L’incontro di Rossana con l’artista russo Valentin Chirok
«Ho seguito dei corsi. Ho fatto tanti sacrifici. Giro come una trottola. Ho assorbito ogni consiglio. E sai? Non sono stanca. Ho avuto la fortuna di trovare sulla mia strada un artista che mi ha trasmesso l’entusiasmo, l’ordine, la tecnica, la conoscenza. Valentin». Si ferma un attimo. Il viso non si rabbuia: anzi, pensando a Valentin Chirok, artista russo poliedrico scomparso qualche anno fa, Rossana sfoggia il suo più bel sorriso.
«Per uno strano caso del destino è venuto a Mendicino. Accompagnava i ragazzini di Chernobyl. Prima di conoscerlo, lo vedevo dipingere. Era immerso nella sua arte. Niente e nessuno lo poteva distogliere dalla sua creazione. Poi ci siamo conosciuti e nel mio laboratorio abbiamo cominciato a lavorare insieme. I miei disegni a mano libera sulla ceramica sono diventati, anche grazie a lui, più snelli, più aderenti al mio essere».
Il giro del trio: i laboratori in Italia
Con Riccardo e Santino, Rossana tiene dei laboratori in tutta Italia.
«Ogni volta riceviamo calore, valore. È uno scambio reciproco. Specie con i bambini. La loro immaginazione, quelle manine che modellano la ceramica, sono un dono, gioia. Tanti, piccoli gesti che arricchiscono sempre il mio, il nostro mondo. Come se fossimo su una culla, a sognare ancora un bel po’».
Il mio posto nel mondo
Se c’è una cosa che ho capito di Rossana, oltre alla passione per l’arte e per questa terra, è l’amore per la sua famiglia. Nel suo cuore di moglie e mamma, chi le sta accanto da sempre occupa un posto privilegiato: carezze, consigli, sprono, abbracci e tanto altro. Le sue parole sono incastonate: la Rossana vulcanica, quando parla di suo marito Carlo e dei loro due cuccioli (Karol e Annagiulia) diventa una tenera donna, pronta però a difendere questo luogo sacro da qualsiasi incursione.
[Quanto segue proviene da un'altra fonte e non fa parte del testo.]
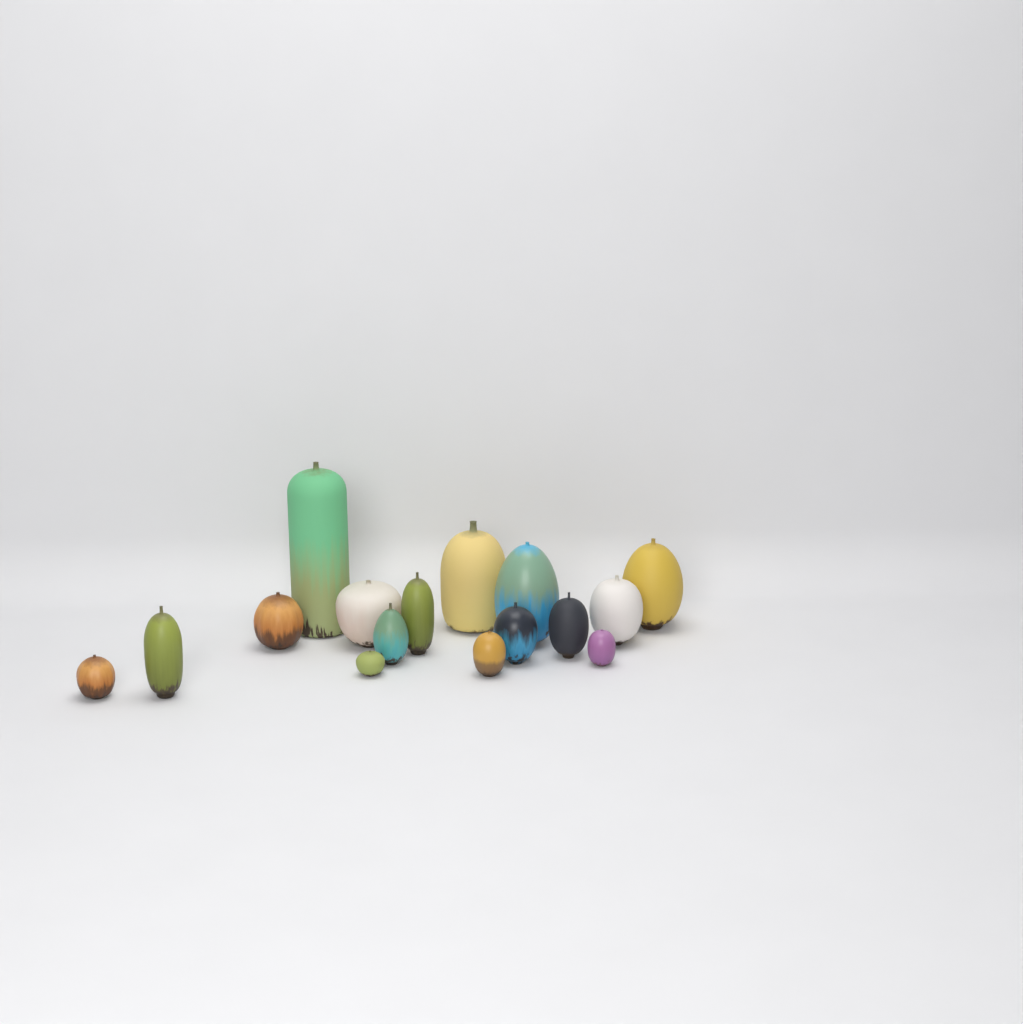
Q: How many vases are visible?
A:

Pertanto, immaginate la mia meraviglia quando ha deciso di dedicare al marito delle frasi che partono dall’anima e che riconoscono, sin dal giorno in cui si sono incontrati, quella spalla su cui appoggiare la testa, quelle mani per prendere le sue, quelle parole che spesso le hanno ripetuto: «Non ti preoccupare. Ce la farai. Ce la faremo. Sono fiero di te».
Ecco le parole (e mi sciolgo in lacrime di gioia. L’ammmmmore allora esiste) di Rossana:
Quando la crisi dell’euro attanagliava tutti e le piccole attività iniziavano a chiudere, ho accusato anche io questo duro colpo. Ma in quel periodo si avvicinava al mio mondo quello che oggi è mio marito, Carlo Natoli, il mio faro nel buio. Carlo, con la tua determinazione e cultura hai saputo dare un senso a tutto. Non dimentico e mai potrò: quando hai preso la tua macchina per girare i posti più famosi per la ceramica, quando hai trovato i contatti, nuovi fornitori. E da lì la grande risalita. Se sono qui, oggi, ed è vero, lo devo a te.